NIST’s fluid-tunable “metasurface” consists of copper structures and plastic tubing mounted on composite board. The presence of water in the tubing changes the resonant frequency at which the metasurface absorbs and stores energy. Photo: NIST
Like an opera singer hitting a note that shatters a glass, a
signal at a particular resonant frequency can concentrate energy in a material
and change its properties. And as with 18th century “musical
glasses,” adding a little water can change the critical pitch. Echoing
both phenomena, researchers at the National Institute of Standards and
Technology (NIST) have demonstrated a unique fluid-tuned
“metasurface,” a concept that may be useful in biomedical sensors and
A metasurface or metafilm is a two-dimensional version of a
metamaterial, popularized recently in technologies with seemingly unnatural
properties, such as the illusion of invisibility. Metamaterials have special
properties not found in nature, often because of a novel structure. NIST’s
metasurface is a small piece of composite circuit board studded with metal
patches in specific geometries and arrangements to create a structure that can
reflect, store, or transmit energy (that is, allow it to pass right through).
As described in a paper, NIST researchers used purified
water to tune the metasurface’s resonant frequency. They also calculated that
the metasurface could concentrate electric field strength in localized areas,
and thus might be used to heat fluids and promote microwave-assisted chemical
or biochemical reactions.
The metasurface’s behavior is due to interactions of 18
square copper frame structures, each 10 millimeters on a side. Computer
simulations help design the copper squares to respond to a specific frequency.

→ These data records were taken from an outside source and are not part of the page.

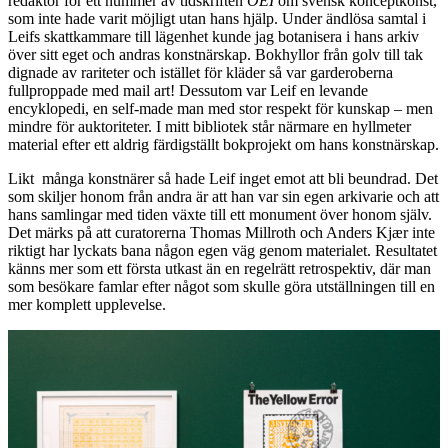
redaktör för ett nummer av tidskriften
OEI
om svensk konceptkonst,
som inte hade varit möjligt utan hans hjälp. Under ändlösa samtal i
Leifs skattkammare till lägenhet kunde jag botanisera i hans arkiv
över sitt eget och andras konstnärskap. Bokhyllor från golv till tak
dignade av rariteter och istället för kläder så var garderoberna
fullproppade med mail art! Dessutom var Leif en levande
encyklopedi, en self-made man med stor respekt för kunskap – men
mindre för auktoriteter. I mitt bibliotek står närmare en hyllmeter
material efter ett aldrig färdigställt bokprojekt om hans konstnärskap.
Likt många konstnärer så hade Leif inget emot att bli beundrad. Det
som skiljer honom från andra är att han var sin egen arkivarie och att
hans samlingar med tiden växte till ett monument över honom själv.
Det märks på att curatorerna Thomas Millroth och Anders Kjær inte
riktigt har lyckats bana någon egen väg genom materialet. Resultatet
känns mer som ett första utkast än en regelrätt retrospektiv, där man
som besökare famlar efter något som skulle göra utställningen till en
mer komplett upplevelse.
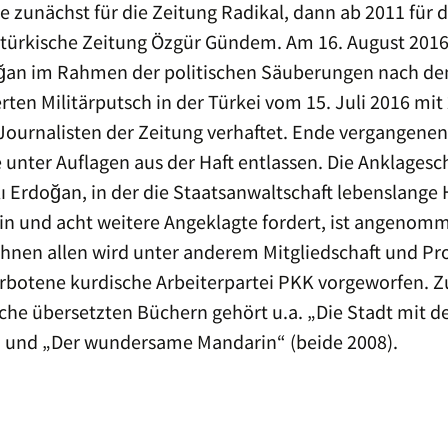
ie zunächst für die Zeitung Radikal, dann ab 2011 für d
-türkische Zeitung Özgür Gündem. Am 16. August 201
oğan im Rahmen der politischen Säuberungen nach d
rten Militärputsch in der Türkei vom 15. Juli 2016 mit
Journalisten der Zeitung verhaftet. Ende vergangenen
 unter Auflagen aus der Haft entlassen. Die Anklagesch
ı Erdoğan, in der die Staatsanwaltschaft lebenslange H
rin und acht weitere Angeklagte fordert, ist angenom
Ihnen allen wird unter anderem Mitgliedschaft und P
erbotene kurdische Arbeiterpartei PKK vorgeworfen. Z
che übersetzten Büchern gehört u.a. „Die Stadt mit d
“ und „Der wundersame Mandarin“ (beide 2008).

They are easily excited by microwaves, and each one can store energy in a
T-shaped gap in its midsection when the metasurface is in a resonant condition.
Fluid channels made of plastic tubing are bonded across the gaps. The sample is
placed in a waveguide, which directs the microwaves and acts like a
kaleidoscope, with walls that serve as mirrors and create the electrical
illusion that the metasurface extends to infinity.
Researchers tested the metasurface properties with and
without purified water in the fluid channels. The presence of water shifted the
resonant frequency from 3.75 to 3.60 gigahertz. At other frequencies, the
metasurface reflects or transmits energy. Researchers also calculated that the
metasurface, when in the resonant condition, could concentrate energy in the
gaps at least 100 times more than the waveguide alone.
Metasurface/fluid interactions might be useful in tunable
surfaces, sensing and process monitoring linked to changes in fluid flow, and
catalysis of chemical or biochemical reactions in fluid channels controlled by
changes in microwave frequency and power as well as fluid flow rates. NIST
researchers are also looking into the possibility of making metamaterial chips
or circuits to use for biomedical applications such as counting cells.